Directive.
The answer must consist of every line from the entries that holds the word "Rafah".

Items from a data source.

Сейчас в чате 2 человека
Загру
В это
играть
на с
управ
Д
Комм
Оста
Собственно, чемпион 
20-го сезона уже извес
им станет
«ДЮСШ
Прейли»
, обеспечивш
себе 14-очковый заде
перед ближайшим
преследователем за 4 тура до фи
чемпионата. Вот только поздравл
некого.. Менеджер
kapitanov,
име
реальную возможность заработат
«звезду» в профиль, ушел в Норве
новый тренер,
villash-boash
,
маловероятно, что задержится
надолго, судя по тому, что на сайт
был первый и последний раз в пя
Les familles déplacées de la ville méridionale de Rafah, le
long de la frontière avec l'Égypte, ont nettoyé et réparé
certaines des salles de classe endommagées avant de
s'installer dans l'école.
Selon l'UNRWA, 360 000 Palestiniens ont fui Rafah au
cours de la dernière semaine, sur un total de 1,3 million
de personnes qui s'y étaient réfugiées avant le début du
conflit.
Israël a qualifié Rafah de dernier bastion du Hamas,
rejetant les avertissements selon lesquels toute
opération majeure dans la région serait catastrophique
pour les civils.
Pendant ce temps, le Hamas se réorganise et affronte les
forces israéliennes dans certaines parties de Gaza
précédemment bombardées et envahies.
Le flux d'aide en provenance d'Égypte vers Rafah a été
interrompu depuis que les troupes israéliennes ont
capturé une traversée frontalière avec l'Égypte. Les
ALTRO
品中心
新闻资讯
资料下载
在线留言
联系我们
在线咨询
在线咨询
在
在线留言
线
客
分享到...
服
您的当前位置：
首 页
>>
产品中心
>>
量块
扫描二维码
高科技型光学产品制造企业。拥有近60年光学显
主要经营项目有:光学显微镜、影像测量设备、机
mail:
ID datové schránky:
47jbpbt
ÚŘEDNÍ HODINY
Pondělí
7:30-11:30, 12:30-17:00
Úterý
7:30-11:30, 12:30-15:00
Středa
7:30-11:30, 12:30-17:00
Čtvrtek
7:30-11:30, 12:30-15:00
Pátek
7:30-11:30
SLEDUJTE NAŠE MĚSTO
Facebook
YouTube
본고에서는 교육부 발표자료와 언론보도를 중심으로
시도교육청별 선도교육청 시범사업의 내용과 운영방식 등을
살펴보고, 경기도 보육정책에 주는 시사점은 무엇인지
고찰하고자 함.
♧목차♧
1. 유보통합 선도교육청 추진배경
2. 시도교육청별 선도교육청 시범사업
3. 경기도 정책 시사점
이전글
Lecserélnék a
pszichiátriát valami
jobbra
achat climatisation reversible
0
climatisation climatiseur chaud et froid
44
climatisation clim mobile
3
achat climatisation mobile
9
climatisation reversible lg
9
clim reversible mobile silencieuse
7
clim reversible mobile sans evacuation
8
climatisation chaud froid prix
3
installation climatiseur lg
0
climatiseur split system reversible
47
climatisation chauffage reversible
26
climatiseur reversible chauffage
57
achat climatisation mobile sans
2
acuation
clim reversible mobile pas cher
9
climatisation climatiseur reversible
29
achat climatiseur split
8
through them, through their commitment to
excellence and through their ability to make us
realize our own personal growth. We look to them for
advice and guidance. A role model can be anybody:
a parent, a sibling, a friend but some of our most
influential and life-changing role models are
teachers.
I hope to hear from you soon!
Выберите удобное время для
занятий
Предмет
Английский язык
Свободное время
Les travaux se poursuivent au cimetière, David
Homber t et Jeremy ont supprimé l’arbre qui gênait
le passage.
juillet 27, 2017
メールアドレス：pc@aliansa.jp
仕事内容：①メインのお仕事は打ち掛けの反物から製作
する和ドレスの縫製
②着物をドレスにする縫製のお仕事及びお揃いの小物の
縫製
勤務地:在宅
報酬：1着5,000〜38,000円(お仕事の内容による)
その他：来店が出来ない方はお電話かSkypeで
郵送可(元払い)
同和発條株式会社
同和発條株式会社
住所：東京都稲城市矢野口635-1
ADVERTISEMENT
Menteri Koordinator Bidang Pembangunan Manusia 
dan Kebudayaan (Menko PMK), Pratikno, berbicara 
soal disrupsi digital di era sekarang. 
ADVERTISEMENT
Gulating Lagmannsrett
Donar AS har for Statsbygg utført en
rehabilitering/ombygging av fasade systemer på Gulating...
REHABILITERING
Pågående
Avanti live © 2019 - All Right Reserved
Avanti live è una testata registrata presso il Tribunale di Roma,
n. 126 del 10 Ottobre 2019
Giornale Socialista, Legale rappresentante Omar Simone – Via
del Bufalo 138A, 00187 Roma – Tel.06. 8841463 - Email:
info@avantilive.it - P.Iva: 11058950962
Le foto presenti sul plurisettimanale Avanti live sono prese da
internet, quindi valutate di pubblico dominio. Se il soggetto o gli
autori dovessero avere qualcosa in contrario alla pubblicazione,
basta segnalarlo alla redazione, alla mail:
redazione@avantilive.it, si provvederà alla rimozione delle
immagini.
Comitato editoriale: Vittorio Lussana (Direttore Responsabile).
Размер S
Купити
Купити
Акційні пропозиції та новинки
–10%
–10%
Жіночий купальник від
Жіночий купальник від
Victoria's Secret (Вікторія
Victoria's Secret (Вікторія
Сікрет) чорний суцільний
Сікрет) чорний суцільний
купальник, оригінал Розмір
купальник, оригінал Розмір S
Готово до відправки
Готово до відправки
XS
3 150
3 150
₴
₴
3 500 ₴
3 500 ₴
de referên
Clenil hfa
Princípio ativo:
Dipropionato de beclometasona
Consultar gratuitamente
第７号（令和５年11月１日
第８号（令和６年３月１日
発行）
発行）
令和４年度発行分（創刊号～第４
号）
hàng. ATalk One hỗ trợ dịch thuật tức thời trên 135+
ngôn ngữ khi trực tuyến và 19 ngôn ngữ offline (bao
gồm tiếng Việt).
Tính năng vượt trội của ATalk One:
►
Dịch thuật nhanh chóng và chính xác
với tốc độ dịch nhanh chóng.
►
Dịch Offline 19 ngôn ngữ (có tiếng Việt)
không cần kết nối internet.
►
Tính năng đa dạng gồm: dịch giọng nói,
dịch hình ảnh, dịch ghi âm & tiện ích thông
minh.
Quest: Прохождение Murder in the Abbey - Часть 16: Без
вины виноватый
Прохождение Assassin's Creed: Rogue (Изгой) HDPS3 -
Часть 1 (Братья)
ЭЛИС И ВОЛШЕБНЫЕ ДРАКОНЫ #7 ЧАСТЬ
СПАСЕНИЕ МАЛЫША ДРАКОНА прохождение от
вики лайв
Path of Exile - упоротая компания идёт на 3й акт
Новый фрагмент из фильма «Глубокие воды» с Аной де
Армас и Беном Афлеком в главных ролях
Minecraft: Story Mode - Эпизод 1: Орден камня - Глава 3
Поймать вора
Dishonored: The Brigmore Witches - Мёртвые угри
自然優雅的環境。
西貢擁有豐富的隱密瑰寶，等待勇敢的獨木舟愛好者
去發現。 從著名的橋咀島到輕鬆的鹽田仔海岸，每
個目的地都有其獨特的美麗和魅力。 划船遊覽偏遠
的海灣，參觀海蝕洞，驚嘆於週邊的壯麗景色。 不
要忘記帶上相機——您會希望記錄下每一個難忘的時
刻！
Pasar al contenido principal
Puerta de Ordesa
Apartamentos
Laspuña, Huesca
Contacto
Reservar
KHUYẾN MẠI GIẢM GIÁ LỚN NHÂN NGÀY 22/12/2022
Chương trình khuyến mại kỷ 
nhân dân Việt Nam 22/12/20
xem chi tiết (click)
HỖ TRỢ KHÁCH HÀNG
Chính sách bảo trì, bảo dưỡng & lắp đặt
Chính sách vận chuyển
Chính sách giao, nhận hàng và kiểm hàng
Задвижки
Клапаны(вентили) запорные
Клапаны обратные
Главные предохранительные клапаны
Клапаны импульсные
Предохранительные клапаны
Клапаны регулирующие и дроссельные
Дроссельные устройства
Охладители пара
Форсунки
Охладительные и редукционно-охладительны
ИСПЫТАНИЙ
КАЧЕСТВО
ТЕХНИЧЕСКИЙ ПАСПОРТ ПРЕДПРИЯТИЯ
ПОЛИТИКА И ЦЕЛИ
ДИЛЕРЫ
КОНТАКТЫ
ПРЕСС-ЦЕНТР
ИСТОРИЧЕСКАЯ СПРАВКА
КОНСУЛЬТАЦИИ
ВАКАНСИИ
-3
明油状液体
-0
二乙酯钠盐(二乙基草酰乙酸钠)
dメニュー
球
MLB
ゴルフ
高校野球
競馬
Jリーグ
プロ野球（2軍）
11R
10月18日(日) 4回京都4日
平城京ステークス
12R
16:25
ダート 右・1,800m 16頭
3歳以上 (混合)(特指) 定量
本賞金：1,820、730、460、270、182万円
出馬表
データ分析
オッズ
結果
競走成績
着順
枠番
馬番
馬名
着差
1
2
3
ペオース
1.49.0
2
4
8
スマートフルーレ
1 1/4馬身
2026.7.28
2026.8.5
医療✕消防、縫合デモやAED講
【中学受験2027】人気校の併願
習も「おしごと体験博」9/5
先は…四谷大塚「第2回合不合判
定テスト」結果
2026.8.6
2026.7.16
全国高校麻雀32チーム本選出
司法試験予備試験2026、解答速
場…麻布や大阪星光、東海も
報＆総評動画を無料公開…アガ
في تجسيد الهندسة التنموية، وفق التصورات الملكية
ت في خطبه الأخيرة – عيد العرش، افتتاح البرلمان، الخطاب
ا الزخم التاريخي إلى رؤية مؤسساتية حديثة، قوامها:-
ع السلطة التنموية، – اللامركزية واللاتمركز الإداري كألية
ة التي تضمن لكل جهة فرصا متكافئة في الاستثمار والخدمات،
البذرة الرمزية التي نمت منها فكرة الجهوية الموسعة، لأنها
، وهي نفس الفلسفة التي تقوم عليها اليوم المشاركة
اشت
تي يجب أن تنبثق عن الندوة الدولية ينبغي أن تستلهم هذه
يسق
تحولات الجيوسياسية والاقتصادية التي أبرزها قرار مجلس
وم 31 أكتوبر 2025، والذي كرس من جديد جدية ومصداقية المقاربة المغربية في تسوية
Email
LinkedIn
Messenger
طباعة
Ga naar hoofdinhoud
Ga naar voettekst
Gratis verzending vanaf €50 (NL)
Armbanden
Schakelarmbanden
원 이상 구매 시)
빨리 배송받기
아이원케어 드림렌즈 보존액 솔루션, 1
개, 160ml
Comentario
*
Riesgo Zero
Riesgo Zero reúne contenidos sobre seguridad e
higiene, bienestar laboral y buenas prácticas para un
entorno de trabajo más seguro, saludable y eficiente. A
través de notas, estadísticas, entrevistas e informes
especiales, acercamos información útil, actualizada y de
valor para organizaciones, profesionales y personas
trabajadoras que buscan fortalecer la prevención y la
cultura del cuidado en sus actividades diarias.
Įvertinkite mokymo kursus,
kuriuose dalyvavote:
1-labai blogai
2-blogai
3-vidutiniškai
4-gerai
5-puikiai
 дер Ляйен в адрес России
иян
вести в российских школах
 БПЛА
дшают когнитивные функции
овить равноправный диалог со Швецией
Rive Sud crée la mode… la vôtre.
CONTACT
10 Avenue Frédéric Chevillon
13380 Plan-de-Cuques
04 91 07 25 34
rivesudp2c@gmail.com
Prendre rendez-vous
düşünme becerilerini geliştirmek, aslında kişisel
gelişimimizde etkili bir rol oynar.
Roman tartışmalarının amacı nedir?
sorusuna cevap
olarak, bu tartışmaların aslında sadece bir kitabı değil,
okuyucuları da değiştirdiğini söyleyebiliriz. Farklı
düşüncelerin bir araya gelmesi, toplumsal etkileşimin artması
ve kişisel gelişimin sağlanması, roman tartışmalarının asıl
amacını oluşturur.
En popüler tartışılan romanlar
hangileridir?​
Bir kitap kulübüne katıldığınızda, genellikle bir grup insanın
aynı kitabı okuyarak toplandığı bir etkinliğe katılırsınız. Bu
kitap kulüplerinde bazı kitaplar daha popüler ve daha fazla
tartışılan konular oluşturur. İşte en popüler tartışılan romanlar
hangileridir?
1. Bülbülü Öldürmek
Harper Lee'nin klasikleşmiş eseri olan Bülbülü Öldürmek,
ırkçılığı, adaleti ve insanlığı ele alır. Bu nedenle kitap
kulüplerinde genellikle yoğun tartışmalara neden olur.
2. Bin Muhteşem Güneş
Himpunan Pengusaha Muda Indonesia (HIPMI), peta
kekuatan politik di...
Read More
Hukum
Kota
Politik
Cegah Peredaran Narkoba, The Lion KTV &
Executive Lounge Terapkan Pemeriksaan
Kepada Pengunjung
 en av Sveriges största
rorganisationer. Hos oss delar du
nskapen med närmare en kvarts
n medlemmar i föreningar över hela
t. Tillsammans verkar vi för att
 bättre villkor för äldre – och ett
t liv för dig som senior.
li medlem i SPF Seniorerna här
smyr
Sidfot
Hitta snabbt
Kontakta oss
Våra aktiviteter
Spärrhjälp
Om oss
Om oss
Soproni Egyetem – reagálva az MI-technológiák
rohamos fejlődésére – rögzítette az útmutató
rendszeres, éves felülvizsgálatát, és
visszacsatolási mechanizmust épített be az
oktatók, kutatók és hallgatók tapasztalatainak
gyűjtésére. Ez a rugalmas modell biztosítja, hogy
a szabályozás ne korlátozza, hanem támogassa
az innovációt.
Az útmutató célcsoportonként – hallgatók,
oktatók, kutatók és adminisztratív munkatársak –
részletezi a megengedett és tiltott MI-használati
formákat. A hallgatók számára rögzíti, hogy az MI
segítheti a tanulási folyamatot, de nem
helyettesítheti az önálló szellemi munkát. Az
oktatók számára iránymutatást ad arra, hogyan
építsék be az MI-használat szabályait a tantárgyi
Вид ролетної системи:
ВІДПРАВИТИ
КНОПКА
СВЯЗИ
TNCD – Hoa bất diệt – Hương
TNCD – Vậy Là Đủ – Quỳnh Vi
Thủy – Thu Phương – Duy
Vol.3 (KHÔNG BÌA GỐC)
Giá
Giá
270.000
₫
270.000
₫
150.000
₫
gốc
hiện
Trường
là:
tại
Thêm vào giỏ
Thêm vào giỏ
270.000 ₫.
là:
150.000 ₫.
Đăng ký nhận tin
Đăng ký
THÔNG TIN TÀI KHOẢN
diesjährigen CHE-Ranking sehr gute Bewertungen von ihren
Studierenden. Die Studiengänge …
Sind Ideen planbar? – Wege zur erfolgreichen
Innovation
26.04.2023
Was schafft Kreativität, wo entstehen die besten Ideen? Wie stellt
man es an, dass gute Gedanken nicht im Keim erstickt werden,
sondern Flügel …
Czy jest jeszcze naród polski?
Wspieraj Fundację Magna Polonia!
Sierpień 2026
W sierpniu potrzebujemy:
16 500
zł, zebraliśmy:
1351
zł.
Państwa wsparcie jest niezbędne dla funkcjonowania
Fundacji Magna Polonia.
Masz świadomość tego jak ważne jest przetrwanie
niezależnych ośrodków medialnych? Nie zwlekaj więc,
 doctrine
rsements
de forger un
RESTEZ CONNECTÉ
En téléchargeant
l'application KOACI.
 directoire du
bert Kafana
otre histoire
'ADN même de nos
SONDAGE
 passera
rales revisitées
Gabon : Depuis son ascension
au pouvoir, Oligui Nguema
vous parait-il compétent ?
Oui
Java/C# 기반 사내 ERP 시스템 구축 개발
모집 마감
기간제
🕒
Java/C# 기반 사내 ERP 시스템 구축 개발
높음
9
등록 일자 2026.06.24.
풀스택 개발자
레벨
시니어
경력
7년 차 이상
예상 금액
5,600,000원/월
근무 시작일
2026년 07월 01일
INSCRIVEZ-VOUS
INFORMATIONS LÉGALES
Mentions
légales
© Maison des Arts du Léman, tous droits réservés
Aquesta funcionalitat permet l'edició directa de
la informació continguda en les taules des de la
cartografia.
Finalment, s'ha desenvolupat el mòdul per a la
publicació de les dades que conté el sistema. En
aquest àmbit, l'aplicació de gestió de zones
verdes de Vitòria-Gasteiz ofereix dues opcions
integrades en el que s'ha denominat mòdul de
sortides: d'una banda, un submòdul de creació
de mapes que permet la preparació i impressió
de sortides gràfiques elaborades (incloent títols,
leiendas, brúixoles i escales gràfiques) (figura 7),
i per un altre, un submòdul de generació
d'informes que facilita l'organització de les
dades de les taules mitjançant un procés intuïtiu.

Reply to the exercise.
Les familles déplacées de la ville méridionale de Rafah, le
Selon l'UNRWA, 360 000 Palestiniens ont fui Rafah au
Israël a qualifié Rafah de dernier bastion du Hamas,
Le flux d'aide en provenance d'Égypte vers Rafah a été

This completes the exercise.